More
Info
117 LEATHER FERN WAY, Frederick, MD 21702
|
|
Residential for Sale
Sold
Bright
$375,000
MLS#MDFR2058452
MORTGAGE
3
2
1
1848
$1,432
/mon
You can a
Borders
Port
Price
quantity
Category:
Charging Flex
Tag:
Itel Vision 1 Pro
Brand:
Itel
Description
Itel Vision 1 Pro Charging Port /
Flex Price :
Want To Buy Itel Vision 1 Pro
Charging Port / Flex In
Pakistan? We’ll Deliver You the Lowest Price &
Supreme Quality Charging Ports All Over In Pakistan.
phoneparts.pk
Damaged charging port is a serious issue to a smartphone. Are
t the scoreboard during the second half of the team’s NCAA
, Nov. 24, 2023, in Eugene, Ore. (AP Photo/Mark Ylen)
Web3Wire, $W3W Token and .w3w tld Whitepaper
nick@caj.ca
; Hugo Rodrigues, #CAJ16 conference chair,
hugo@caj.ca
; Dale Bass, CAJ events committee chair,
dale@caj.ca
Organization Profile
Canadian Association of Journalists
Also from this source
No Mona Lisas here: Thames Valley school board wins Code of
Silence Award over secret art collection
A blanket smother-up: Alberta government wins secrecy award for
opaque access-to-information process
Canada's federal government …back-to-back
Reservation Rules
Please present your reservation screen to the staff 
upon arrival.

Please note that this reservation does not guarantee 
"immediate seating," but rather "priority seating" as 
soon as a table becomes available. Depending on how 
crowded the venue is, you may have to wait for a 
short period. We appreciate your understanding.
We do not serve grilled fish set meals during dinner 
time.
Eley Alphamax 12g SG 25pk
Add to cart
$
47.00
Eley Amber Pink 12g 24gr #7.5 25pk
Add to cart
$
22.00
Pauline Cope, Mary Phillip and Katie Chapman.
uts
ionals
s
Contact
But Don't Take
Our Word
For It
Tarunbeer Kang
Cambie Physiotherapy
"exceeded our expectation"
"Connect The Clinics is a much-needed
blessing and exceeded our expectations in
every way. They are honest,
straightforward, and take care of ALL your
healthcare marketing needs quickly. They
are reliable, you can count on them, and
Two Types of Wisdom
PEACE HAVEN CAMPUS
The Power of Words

* [What the task requires] Set down exactly, and only, the lines from the one containing "straightforward, and take care of ALL your" through the final line of the entries above.

* [Solution]
straightforward, and take care of ALL your
healthcare marketing needs quickly. They
are reliable, you can count on them, and
Two Types of Wisdom
PEACE HAVEN CAMPUS
The Power of Words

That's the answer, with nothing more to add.